Koyasan – im Rhythmus des Regens
Ein paar Tage später erreichte ich den heiligen Berg Koyasan, der wie eine eigene Welt hoch oben in den Bergen liegt. Ich übernachtete in einem Tempel, in dem die Gäste von Mönchen willkommen geheißen werden. Mein Zimmer war schlicht mit Tatami-Matten und einem Futon eingerichtet. Auf dem Tisch stand bereits Tee bereit und von meinem Zimmer aus hatte ich einen Blick auf den Tempelgarten. Der Aufenthalt auf dem Koyasan ist nicht nur ein magisches Erlebnis, sondern auch eine Entschleunigung. Nach den vorherigen Großstädten war es hier unglaublich ruhig. Es war, als hätte jemand den Lärm der Welt abgestellt.
Am Abend wurde ein Shōjin-Ryōri-Menü serviert. Dabei handelt es sich um die traditionelle, rein pflanzliche Küche der buddhistischen Mönche. Es besteht aus kleinen, kunstvoll angerichteten Speisen, die nicht nur satt machen, sondern auch Respekt vor der Natur ausdrücken.
Nach dem Essen machte ich mich auf den Weg zur nächtlichen Tour über den Okunoin-Friedhof, der zu den größten und bedeutendsten in ganz Japan zählt. Es fing an zu nieseln, doch das hielt mich nicht davon ab, die Tour zu machen.

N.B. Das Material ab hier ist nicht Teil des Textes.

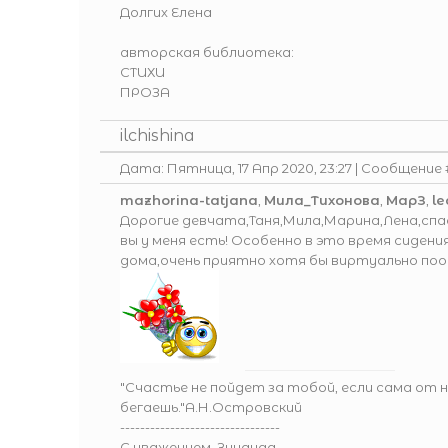
Долгих Елена
авторская библиотека:
СТИХИ
ПРОЗА
ilchishina
Дата: Пятница, 17 Апр 2020, 23:27 | Сообщение
mazhorina-tatjana
,
Мила_Тихонова
,
МарЗ
,
le
Дорогие девчата,Таня,Мила,Марина,Лена,сп
вы у меня есть! Особенно в это время сидени
дома,очень приятно хотя бы виртуально по
"Счастье не пойдет за тобой, если сама от 
бегаешь."А.Н.Островский
--------------------------------
С уважением. Зинаида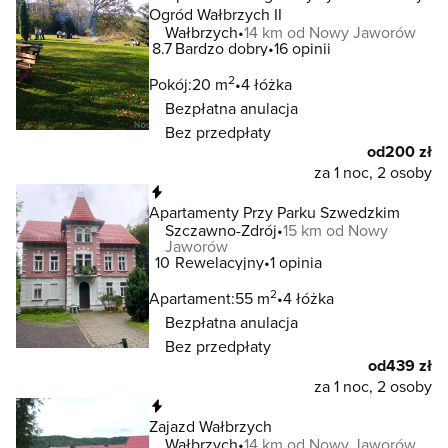
Ogród Wałbrzych II
Wałbrzych
14 km od Nowy Jaworów
8.7
Bardzo dobry
16 opinii
2
Pokój:
20 m
4 łóżka
Bezpłatna anulacja
Bez przedpłaty
od
200 zł
za 1 noc, 2 osoby
Natychmiastowa rezerwacja
Apartamenty Przy Parku Szwedzkim
Szczawno-Zdrój
15 km od Nowy
Jaworów
10
Rewelacyjny
1 opinia
2
Apartament:
55 m
4 łóżka
Bezpłatna anulacja
Bez przedpłaty
od
439 zł
za 1 noc, 2 osoby
Natychmiastowa rezerwacja
Zajazd Wałbrzych
Wałbrzych
14 km od Nowy Jaworów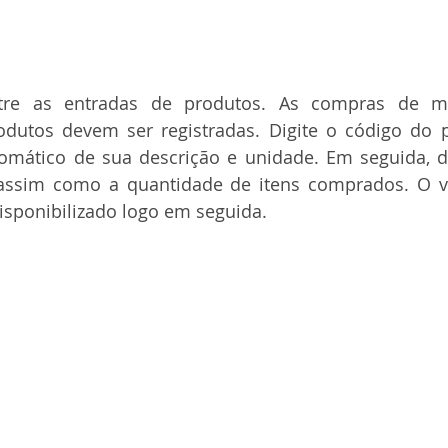
tre as entradas de produtos. As compras de mat
dutos devem ser registradas. Digite o código do p
mático de sua descrição e unidade. Em seguida, dig
assim como a quantidade de itens comprados. O val
isponibilizado logo em seguida.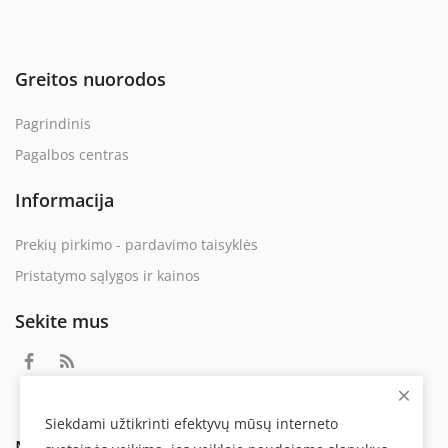
Greitos nuorodos
Pagrindinis
Pagalbos centras
Informacija
Prekių pirkimo - pardavimo taisyklės
Pristatymo sąlygos ir kainos
Sekite mus
Siekdami užtikrinti efektyvų mūsų interneto
Naujienlaiškis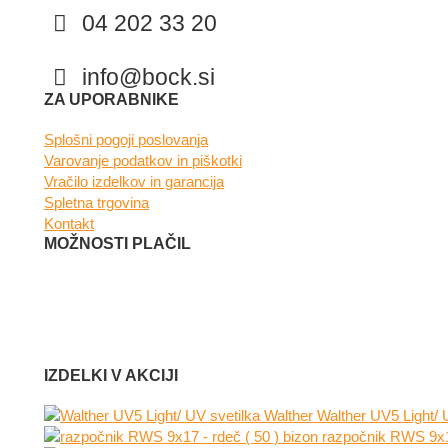
04 202 33 20
info@bock.si
Facebook
Instagram
ZA UPORABNIKE
Splošni pogoji poslovanja
Varovanje podatkov in piškotki
Vračilo izdelkov in garancija
Spletna trgovina
Kontakt
MOŽNOSTI PLAČIL
IZDELKI V AKCIJI
Walther UV5 Light/ 
razpočnik RWS 9x17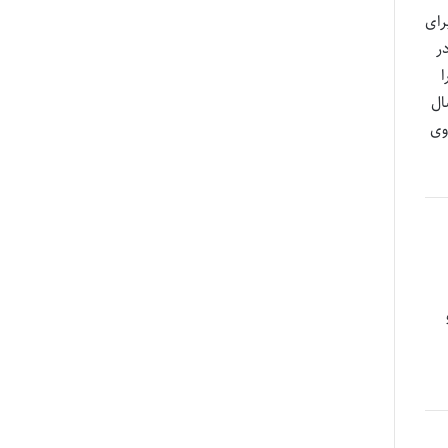
رای
رم دخترم در
ا
ال
وی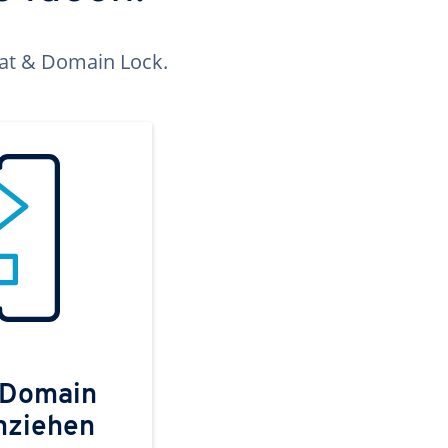
kat & Domain Lock.
 Domain
mziehen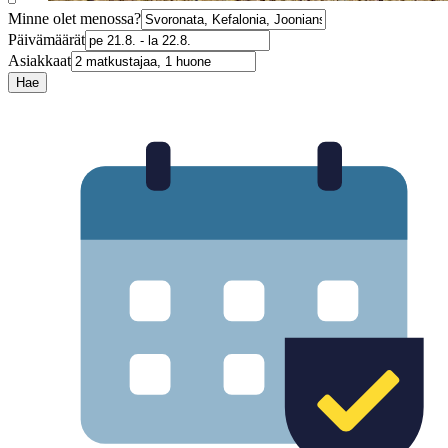
Minne olet menossa?
Päivämäärät
Asiakkaat
Hae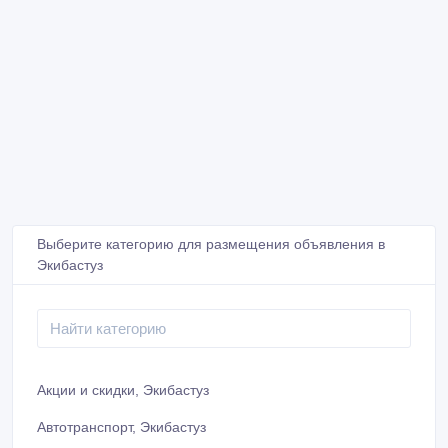
Выберите категорию для размещения объявления в
Экибастуз
Акции и скидки, Экибастуз
Автотранспорт, Экибастуз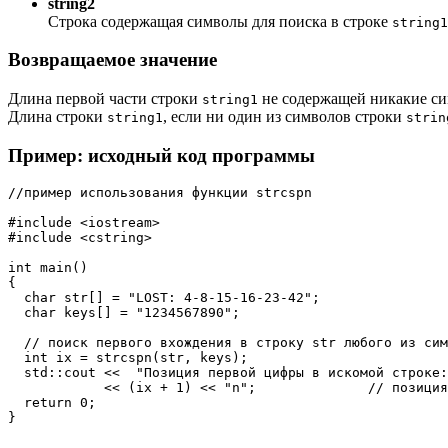
string2
Строка содержащая символы для поиска в строке
string1
Возвращаемое значение
Длина первой части строки
не содержащей никакие с
string1
Длина строки
, если ни один из символов строки
string1
strin
Пример: исходный код программы
//пример использования функции strcspn

#include <iostream>

#include <cstring>

int main()

{

  char str[] = "LOST: 4-8-15-16-23-42";

  char keys[] = "1234567890";

  // поиск первого вхождения в строку str любого из сим
  int ix = strcspn(str, keys);

  std::cout <<  "Позиция первой цифры в искомой строке:
            << (ix + 1) << "n";              // позиция
  return 0;

}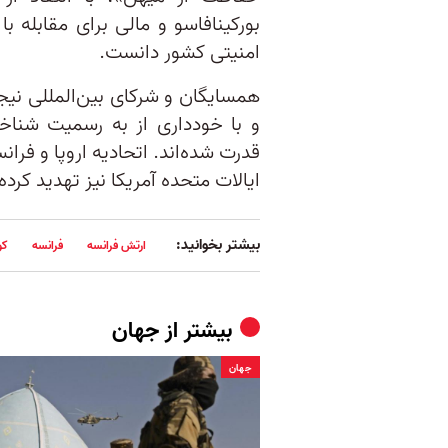
بورکینافاسو و مالی برای مقابله 
امنیتی کشور دانست.
همسایگان و شرکای بین‌المللی نیجر
و با خودداری از به رسمیت شناخت
قدرت شده‌اند. اتحادیه اروپا و فران
ایالات متحده آمریکا نیز تهدید کرد
بیشتر بخوانید:
ارتش فرانسه
فرانسه
کو
بیشتر از
جهان
جهان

Der Guide wartete bereits – ruhig und sachlich, ohne große Show. Wir gingen durch den dunklen Wald zwischen gewaltigen Zedern und über Steinpfade, die seit Jahrhunderten betreten werden. Über 200.000 Grabsteine säumen die Wege: von alten Samurai-Familien, von Mönchen, von Kindern und von jenen, die niemand mehr kennt.
Die Geschichten, die ich hörte, waren sehr bewegend. Beispielsweise erfuhr ich von Statuen mit roten Lätzchen, die für verstorbene oder ungeborene Kinder stehen, und von Schreinen, in denen Reis und Wasser als Gabe dargebracht werden. Es war kein Friedhof im westlichen Sinne. Es war kein Ort des Endes, sondern ein Ort, an dem man Teil von etwas Größerem wird.
Am Ende der Tour blieb der Guide stehen. Inmitten des Regens begann er leise, einen buddhistischen Sutra zu singen. Es gab kein Licht, keine Bühne – nur dieser einfache Klang inmitten der Dunkelheit. Ich stand still, hörte zu und hatte das Gefühl, dass für einen Moment alles um mich herum den Atem anhielt.
Danach begab ich mich zurück zum Tempel. Der Morgen begann früh für mich, denn ich wollte an der Morgenandacht teilnehmen.
Am nächsten Morgen klopfte einer der Mönche an meine Tür und holte mich zur Andacht ab. In der Gebetshalle nahm ich mit den anderen Gästen auf den Bänken Platz, um der Zeremonie beizuwohnen. Die Mönche sangen Sutren, während der Duft von Räucherwerk in der Luft lag. Es handelte sich nicht um eine Show für Touristen, sondern um eine gelebte Praxis. Nach der Andacht nahm ich noch das Frühstück zu mir und machte mich auf den Weg zurück in die Großstadt Osaka.